Abstract: Complex behaviors are widely seen in artificial and natural intelligent systems, on the internet, social and online networks, multi‐agent systems, and brain systems. The in‐depth understanding of complex behaviors has been increasingly recognized as a crucial means for disclosing interior driving forces, causes and impact on businesses in handling many challenging issues. However, traditional behavior modeling mainly relies on qualitative methods from behavioral science and social science perspectives. The so‐called behavior analysis in data analytics and learning often focuses on human demographic and business usage data, in which behavior‐oriented elements are hidden in routinely collected transactional data. As a result, it is ineffective or even impossible to deeply scrutinize native behavior intention, lifecycle, dynamics and impact on complex problems and business issues. In this tutorial, we will present an overview of behavior analytics, review and discuss state‐of‐the‐art and newly emerged techniques for complex behavior analytics, which cover high impact behavior sequence analysis, impact‐oriented combined behavior analysis, high utility behavior analysis, non‐occurring behavior analysis, coupled/group/collective behavior analysis, statistical modeling of coupled behaviors, probabilistic modeling of sparse rating behaviors, understanding behavior choice and attraction, behavior analysis with recurrent networks, behavior analysis in visual data, behavior learning from demonstrations. We will show that in‐depth behavior analytics creates new opportunities, directions and means for, learning and analysis of complex behaviors in both physical and virtual organizations.

Duration: Half day

How to create and execute online human behavior experiments for informing agent-based models

Presenters: Kiran Lakkaraju, Sandia National Labs

Abstract: The ubiquity of the internet and the popularization of online crowdsourcing tools such as Amazon Mechanical Turk and prolific.ac have made capturing data from human subjects easy, fast and cheap; opening the door for data driven calibration and validation of agent-based models. However, there are many parts of designing and obtaining approval of a human subject study that can be foreign to the agent based modeling community.
In this tutorial we will go over the benefits to gathering data from an online experiment, how to design an online experiment, the intricacies of writing an institutional review board (IRB) protocol, and how to deploy and collect data from your experiment.

Duration: Half day

Reinforcement Learning and Imitation Learning

Presenter: Neda Navidi, AI Redefined

Abstract: The purpose of this tutorial is to provide an introduction to Deep RL and IL at a level easily understood by students and researchers in a wide range of disciplines. Also, we will overview different RL and IL techniques and methods as long as discuss how they are utilized to improve the performance of different tasks. Also, we cover the usage of RL and IL in CV, NLP and time-series tasks. First, the introduction of value-based and policy-based learning methods in RL will be presented.

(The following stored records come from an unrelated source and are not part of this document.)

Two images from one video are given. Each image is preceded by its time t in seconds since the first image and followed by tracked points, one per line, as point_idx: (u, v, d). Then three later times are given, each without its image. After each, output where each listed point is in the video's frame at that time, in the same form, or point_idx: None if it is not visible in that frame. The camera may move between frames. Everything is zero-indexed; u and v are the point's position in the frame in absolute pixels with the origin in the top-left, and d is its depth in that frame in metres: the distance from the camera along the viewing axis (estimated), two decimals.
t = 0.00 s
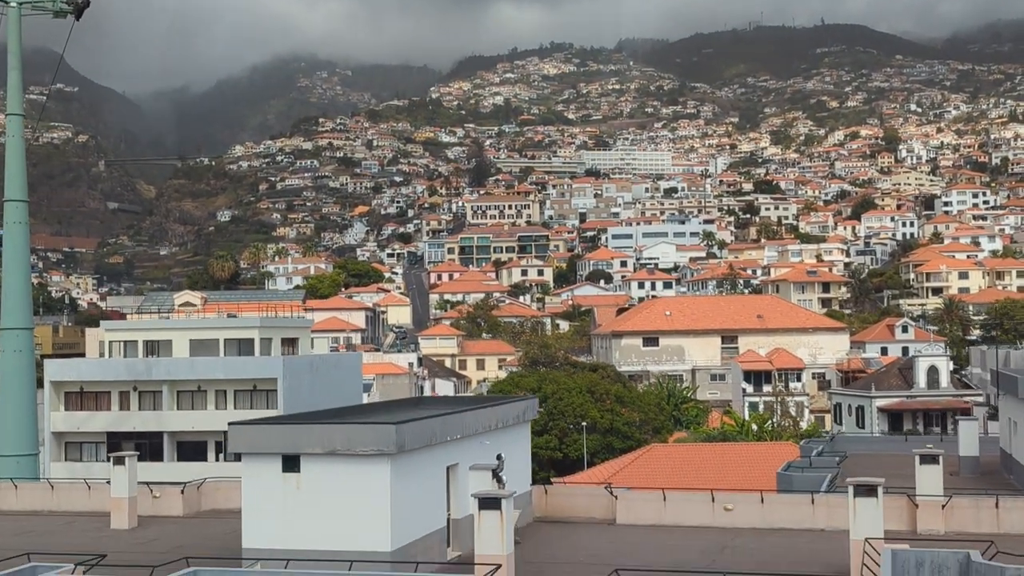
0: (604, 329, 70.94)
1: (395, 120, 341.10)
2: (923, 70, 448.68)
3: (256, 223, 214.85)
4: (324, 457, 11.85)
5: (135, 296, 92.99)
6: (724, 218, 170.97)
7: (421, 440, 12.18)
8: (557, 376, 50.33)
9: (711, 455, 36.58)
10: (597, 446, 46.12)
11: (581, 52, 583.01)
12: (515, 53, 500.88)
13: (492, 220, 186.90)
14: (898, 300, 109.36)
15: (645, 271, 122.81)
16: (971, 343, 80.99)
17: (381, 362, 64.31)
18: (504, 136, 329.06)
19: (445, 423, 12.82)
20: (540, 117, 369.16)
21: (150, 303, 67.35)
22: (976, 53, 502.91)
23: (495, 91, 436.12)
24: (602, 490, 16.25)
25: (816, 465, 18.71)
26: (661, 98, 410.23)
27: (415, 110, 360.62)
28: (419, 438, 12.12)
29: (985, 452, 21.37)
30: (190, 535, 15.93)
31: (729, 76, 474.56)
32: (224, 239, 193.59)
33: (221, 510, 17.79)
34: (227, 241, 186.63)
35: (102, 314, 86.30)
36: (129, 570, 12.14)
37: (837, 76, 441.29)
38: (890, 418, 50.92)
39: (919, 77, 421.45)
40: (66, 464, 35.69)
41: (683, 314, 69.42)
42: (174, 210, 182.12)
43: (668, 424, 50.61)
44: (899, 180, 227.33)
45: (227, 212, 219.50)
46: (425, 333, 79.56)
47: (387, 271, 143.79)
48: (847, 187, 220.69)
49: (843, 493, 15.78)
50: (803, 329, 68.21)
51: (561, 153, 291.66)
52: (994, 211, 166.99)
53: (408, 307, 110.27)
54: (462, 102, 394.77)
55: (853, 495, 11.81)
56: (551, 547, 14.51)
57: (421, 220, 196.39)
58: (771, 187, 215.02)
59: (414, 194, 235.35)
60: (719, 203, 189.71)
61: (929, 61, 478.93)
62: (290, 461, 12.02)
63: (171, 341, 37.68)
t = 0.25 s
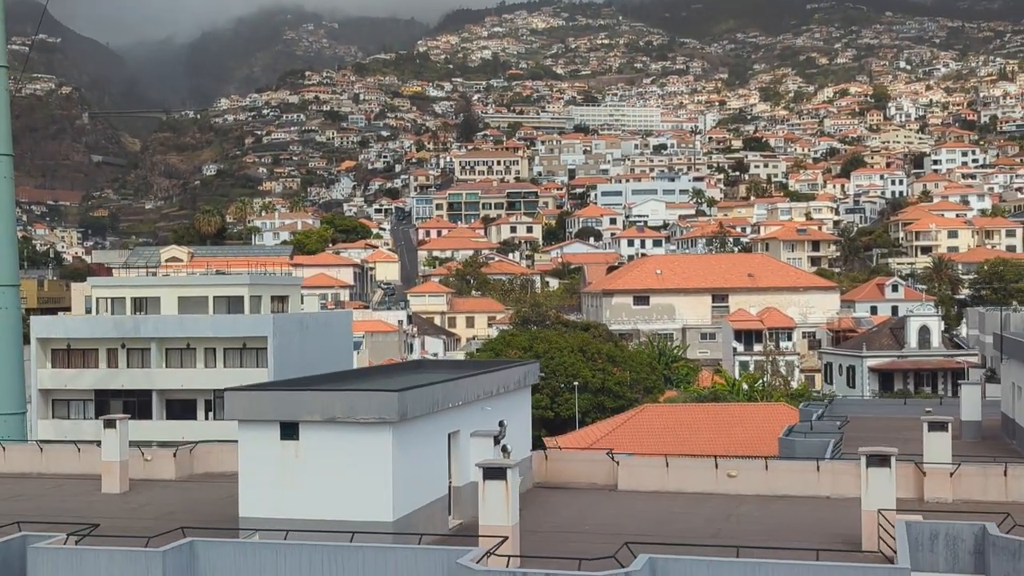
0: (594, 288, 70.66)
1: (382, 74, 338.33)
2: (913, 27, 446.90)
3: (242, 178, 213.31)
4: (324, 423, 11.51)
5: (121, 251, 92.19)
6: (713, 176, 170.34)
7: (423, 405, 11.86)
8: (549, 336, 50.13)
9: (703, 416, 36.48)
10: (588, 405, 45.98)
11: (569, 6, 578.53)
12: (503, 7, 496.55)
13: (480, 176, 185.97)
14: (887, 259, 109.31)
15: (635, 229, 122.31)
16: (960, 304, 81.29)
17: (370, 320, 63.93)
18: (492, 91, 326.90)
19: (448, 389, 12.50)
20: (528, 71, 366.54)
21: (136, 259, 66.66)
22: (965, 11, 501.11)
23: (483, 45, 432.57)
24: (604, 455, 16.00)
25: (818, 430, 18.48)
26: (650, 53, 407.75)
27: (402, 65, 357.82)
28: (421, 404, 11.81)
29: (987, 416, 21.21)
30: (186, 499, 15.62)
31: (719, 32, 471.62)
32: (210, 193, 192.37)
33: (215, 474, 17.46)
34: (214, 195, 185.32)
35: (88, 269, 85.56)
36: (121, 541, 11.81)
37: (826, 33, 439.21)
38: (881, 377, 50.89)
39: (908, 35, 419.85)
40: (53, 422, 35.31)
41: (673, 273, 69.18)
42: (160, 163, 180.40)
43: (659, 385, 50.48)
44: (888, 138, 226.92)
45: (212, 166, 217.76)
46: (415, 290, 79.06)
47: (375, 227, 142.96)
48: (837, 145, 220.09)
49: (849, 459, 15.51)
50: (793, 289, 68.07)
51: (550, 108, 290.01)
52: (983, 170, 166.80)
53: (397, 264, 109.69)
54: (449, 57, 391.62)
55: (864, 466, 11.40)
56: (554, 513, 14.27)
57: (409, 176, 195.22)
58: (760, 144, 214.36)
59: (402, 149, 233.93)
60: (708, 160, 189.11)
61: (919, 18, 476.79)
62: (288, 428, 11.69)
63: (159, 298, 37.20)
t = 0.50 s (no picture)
0: (585, 262, 70.35)
1: (370, 45, 336.21)
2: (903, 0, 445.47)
3: (229, 149, 211.96)
4: (322, 408, 11.19)
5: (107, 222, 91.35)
6: (704, 148, 169.74)
7: (424, 388, 11.54)
8: (541, 310, 49.88)
9: (698, 392, 36.14)
10: (581, 380, 45.81)
11: None
12: None
13: (469, 148, 185.16)
14: (878, 233, 109.12)
15: (625, 202, 121.83)
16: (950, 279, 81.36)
17: (361, 293, 63.57)
18: (481, 63, 325.18)
19: (449, 371, 12.16)
20: (517, 43, 364.50)
21: (124, 231, 66.02)
22: None
23: (472, 16, 429.94)
24: (606, 435, 15.72)
25: (819, 409, 18.24)
26: (640, 24, 405.85)
27: (391, 36, 355.61)
28: (422, 387, 11.47)
29: (988, 394, 21.02)
30: (180, 480, 15.30)
31: (709, 3, 469.49)
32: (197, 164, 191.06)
33: (207, 454, 17.12)
34: (201, 166, 184.13)
35: (74, 241, 84.81)
36: (116, 529, 11.56)
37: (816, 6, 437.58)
38: (873, 352, 50.88)
39: (898, 7, 418.57)
40: (42, 397, 34.92)
41: (665, 247, 68.86)
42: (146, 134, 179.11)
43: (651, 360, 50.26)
44: (878, 111, 226.43)
45: (199, 137, 216.29)
46: (405, 264, 78.57)
47: (364, 200, 142.18)
48: (827, 118, 219.54)
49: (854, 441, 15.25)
50: (785, 264, 67.91)
51: (539, 80, 288.52)
52: (973, 143, 166.60)
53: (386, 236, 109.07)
54: (438, 28, 389.18)
55: (877, 450, 11.07)
56: (558, 495, 13.91)
57: (398, 148, 194.18)
58: (750, 117, 213.64)
59: (390, 121, 232.64)
60: (698, 133, 188.53)
61: None
62: (286, 411, 11.36)
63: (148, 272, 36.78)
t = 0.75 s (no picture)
0: (570, 255, 70.08)
1: (351, 37, 334.76)
2: None
3: (209, 142, 210.61)
4: (318, 416, 10.82)
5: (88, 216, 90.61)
6: (686, 141, 169.70)
7: (422, 394, 11.17)
8: (528, 304, 49.60)
9: (688, 386, 35.90)
10: (569, 375, 45.55)
11: None
12: None
13: (451, 140, 184.66)
14: (861, 225, 109.25)
15: (608, 194, 121.66)
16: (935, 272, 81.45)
17: (345, 288, 63.10)
18: (462, 55, 324.23)
19: (447, 376, 11.82)
20: (499, 35, 363.58)
21: (104, 226, 65.32)
22: None
23: (452, 8, 428.64)
24: (603, 436, 15.37)
25: (818, 408, 17.90)
26: (621, 16, 405.58)
27: (371, 28, 354.18)
28: (419, 392, 11.11)
29: (988, 391, 20.76)
30: (166, 486, 14.88)
31: None
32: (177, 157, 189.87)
33: (194, 458, 16.70)
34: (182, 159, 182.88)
35: (54, 236, 83.92)
36: (103, 544, 11.21)
37: None
38: (861, 345, 50.54)
39: None
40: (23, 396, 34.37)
41: (651, 240, 68.64)
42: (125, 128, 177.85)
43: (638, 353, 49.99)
44: (859, 103, 226.81)
45: (179, 131, 214.80)
46: (389, 258, 78.05)
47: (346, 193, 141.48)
48: (808, 110, 219.77)
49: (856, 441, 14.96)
50: (770, 257, 67.77)
51: (521, 73, 287.86)
52: (955, 134, 167.04)
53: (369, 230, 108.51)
54: (419, 20, 387.96)
55: (888, 455, 10.76)
56: (556, 500, 13.60)
57: (379, 141, 193.37)
58: (732, 109, 213.67)
59: (371, 114, 231.70)
60: (681, 125, 188.48)
61: None
62: (279, 420, 10.97)
63: (130, 270, 36.26)
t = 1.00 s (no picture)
0: (556, 261, 69.91)
1: (334, 44, 333.95)
2: None
3: (193, 149, 209.63)
4: (312, 436, 10.47)
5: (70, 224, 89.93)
6: (670, 146, 169.66)
7: (420, 410, 10.84)
8: (515, 311, 49.36)
9: (679, 394, 35.43)
10: (557, 383, 45.27)
11: None
12: None
13: (435, 147, 184.29)
14: (845, 230, 109.29)
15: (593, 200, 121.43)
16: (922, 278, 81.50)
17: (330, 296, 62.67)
18: (446, 62, 323.94)
19: (445, 391, 11.48)
20: (482, 42, 363.48)
21: (86, 234, 64.72)
22: None
23: (435, 15, 428.35)
24: (602, 451, 15.03)
25: (818, 420, 17.63)
26: (604, 23, 405.95)
27: (354, 35, 353.47)
28: (418, 408, 10.77)
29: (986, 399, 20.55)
30: (154, 505, 14.51)
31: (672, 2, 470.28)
32: (160, 165, 189.02)
33: (182, 475, 16.33)
34: (165, 167, 181.82)
35: (36, 244, 83.18)
36: (94, 570, 10.88)
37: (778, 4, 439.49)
38: (849, 352, 50.52)
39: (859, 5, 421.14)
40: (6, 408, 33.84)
41: (637, 246, 68.42)
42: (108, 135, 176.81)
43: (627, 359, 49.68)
44: (842, 109, 227.31)
45: (162, 139, 213.80)
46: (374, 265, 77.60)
47: (330, 200, 140.90)
48: (791, 115, 220.09)
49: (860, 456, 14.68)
50: (758, 262, 67.58)
51: (504, 79, 287.65)
52: (938, 140, 167.44)
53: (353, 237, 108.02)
54: (402, 27, 387.55)
55: (900, 472, 10.49)
56: (556, 518, 13.27)
57: (363, 148, 192.69)
58: (715, 115, 213.84)
59: (355, 120, 231.01)
60: (664, 131, 188.49)
61: None
62: (273, 440, 10.63)
63: (115, 279, 35.77)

We will discuss the challenging concepts of RL: independence/ collaborative multi-agent learning, distribution learning, high dimensionality and continuousness of real environment, long-horizon problems. Second, we will cover different tasks solved by RL: autonomous driving, recommendation system, robotics, and games. Third, we will discuss different IL concepts: curriculum learning, interactive teaching, active/passive learning, meta-learning, transfer learning and Arcade Learning Environment. Finally, we will present the different tasks which are solved by IL or integration of RL and IL.